* **Extract to read**:
============

By John J. Cox
A Resident of Woodside
This is my first law of cable television programming: The more channels that are provided by the cable company the less there is to watch. The past few days provide perfect examples. Yesterday was Valentine's Day. In the old pre-cable days, when there were available only a half-dozen or so channels in the New York City area, at least one of those channels would have had programming that recognized the special day. A classic romantic movie, such as, let's say, Casablanca, would traditionally be aired. But yesterday not one of the nearly 200 cable stations provided by my local cable company saw fit to present such a movie. In fact, on a day set aside for love and romance, the American Movie Classics (a misnomer if ever there was one) channel spent the whole day airing reruns of three of the most violent movies ever made: Casino, The Godfather, and The Godfather II.
I have nothing against these movies. They are, despite the graphic violence, very fine movies with outstanding casts. But on Valentine's Day?
And take Lincoln's Birthday, February 12th. This year it was even more special since it was the bicentennial of Lincoln's birth. Yet all evening long and into the late night I searched in vain for those old movie classics that so inspired me as a child: Young Mr. Lincoln (with Henry Fonda) and Abe Lincoln in Illinois (with Raymond Massey). Not even something of more recent vintage as Gore Vidal's excellent fictional biography of Lincoln could be found. Instead we were treated to rerun after rerun of Rambo I and Rambo II.
Maybe I am getting old and maybe these old movies no longer command the same attention they once did. Or maybe I've become so old that movies like Casino and Rambo have replaced my idea of a classic. Maybe Casino and Rambo are now to a new generation the new "old" classics, my idea of a classic having been relegated to the status of what silent movies once were for me. But with all these new cable stations now available, some supposedly devoted to old movie classics, you still would think that at least somewhere one of those old gems would be presented.
Alas, all of this seems symptomatic of a larger pathology: a nation where the evident majority is transfixed by programs such as American Idol, various types of Survivor shows, and Judge Judy spin-offs. People have seemed more worried about who Donald Trump will hire or fire than they are about their own lives.
Of course, this pathology is not new. Fifty years ago Edward R. Murrow said of television: "This instrument can teach, it can illuminate, yes, and it can even inspire. But it can do so only to the extent that humans are determined to use it to those ends. Otherwise, it is merely wires and lights in a box."
Fifty years later, it is pretty clear how humans are determined to use it. At any given hour on any given day, just use your remote to scan all the programming opportunities afforded by the cable company. It's depressing. Even more depressing is that, unlike fifty or even twenty-five years ago, you have to pay for this programming.
So what did I finally watch on Valentine's Day? Reruns of Hogan's Heroes, of course. At least they weren't violent.
This leads me to the second law of cable television programming: There's a sucker born every day.

============

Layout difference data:
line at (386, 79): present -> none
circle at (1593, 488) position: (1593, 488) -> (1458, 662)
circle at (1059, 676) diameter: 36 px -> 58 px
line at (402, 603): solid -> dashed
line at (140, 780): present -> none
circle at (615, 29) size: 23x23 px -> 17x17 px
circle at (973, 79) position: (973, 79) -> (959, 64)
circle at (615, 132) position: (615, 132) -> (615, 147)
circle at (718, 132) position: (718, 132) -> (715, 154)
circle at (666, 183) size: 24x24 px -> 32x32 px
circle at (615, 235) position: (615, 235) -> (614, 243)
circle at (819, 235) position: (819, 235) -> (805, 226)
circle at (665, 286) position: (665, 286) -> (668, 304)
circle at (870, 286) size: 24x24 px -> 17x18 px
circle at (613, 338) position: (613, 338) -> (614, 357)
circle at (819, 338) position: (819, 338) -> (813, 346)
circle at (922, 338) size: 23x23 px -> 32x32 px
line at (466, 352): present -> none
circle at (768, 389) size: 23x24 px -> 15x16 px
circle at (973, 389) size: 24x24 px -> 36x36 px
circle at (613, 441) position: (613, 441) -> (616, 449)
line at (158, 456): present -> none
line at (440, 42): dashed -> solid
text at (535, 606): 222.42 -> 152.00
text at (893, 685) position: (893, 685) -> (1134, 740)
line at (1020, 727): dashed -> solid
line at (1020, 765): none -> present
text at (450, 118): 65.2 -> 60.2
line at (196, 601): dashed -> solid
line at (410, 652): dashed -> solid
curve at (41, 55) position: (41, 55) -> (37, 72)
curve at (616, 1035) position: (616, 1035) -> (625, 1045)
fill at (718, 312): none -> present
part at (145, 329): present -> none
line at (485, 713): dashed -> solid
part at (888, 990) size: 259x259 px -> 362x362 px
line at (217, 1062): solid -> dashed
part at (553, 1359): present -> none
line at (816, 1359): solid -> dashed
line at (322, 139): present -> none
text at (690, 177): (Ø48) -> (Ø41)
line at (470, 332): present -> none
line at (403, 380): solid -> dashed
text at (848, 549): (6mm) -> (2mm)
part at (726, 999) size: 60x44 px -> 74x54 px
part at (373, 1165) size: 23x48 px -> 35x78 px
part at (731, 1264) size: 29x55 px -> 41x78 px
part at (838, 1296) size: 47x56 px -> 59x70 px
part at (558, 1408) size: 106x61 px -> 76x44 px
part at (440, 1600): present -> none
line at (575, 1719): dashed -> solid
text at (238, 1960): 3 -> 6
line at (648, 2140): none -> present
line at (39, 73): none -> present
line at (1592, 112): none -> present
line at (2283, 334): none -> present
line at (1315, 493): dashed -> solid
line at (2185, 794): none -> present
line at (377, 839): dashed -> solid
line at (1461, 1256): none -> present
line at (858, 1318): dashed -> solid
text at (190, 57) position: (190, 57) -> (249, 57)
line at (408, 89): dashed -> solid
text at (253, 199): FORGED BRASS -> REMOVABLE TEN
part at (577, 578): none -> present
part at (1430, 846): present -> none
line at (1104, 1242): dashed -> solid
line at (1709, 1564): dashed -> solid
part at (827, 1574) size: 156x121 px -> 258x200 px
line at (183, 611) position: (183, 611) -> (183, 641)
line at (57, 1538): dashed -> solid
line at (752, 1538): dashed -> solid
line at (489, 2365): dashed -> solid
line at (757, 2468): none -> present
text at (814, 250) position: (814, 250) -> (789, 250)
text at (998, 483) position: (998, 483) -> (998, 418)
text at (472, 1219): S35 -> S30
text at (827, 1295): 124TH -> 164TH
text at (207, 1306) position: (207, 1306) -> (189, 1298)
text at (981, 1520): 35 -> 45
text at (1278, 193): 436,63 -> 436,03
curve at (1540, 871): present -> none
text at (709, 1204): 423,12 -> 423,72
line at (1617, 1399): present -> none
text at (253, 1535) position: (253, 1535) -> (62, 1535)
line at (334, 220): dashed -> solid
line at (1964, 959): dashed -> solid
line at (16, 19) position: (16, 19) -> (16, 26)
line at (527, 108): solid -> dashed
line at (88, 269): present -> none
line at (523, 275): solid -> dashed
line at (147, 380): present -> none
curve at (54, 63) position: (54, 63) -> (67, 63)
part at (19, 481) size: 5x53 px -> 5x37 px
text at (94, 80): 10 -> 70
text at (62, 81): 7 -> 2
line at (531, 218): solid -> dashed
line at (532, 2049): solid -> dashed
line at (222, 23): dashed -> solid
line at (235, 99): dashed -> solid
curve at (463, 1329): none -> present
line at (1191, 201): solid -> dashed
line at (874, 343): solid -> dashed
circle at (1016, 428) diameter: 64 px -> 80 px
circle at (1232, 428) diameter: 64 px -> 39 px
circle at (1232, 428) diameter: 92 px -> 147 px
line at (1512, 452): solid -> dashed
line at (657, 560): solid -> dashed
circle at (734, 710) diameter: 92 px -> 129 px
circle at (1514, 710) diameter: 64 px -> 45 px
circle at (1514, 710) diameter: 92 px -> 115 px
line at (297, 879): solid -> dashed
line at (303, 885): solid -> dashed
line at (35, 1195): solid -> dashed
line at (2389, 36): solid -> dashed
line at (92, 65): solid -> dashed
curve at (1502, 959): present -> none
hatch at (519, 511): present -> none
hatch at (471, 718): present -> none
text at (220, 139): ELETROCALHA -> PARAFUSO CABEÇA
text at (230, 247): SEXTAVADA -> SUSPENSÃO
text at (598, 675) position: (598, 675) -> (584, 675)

============

* **Task requirements**:
• a. Condense the paragraph of the cable television column that begins "And take Lincoln's Birthday" into a shorter version that keeps its main facts.
• b. Transcribe the cable television column from "Alas, all of" to "their own lives.", reproducing every word and punctuation mark unchanged.

* **Results in order**:
• a. Lincoln's Birthday, February 12th, was especially significant this year because it marked the bicentennial of Lincoln's birth. Yet the writer searched all evening and into the late night without finding Young Mr. Lincoln (with Henry Fonda), Abe Lincoln in Illinois (with Raymond Massey), or even Gore Vidal's more recent fictional biography of Lincoln. Instead, Rambo I and Rambo II were shown in rerun after rerun.

• b.
Alas, all of this seems symptomatic of a larger pathology: a nation where the evident majority is transfixed by programs such as American Idol, various types of Survivor shows, and Judge Judy spin-offs. People have seemed more worried about who Donald Trump will hire or fire than they are about their own lives.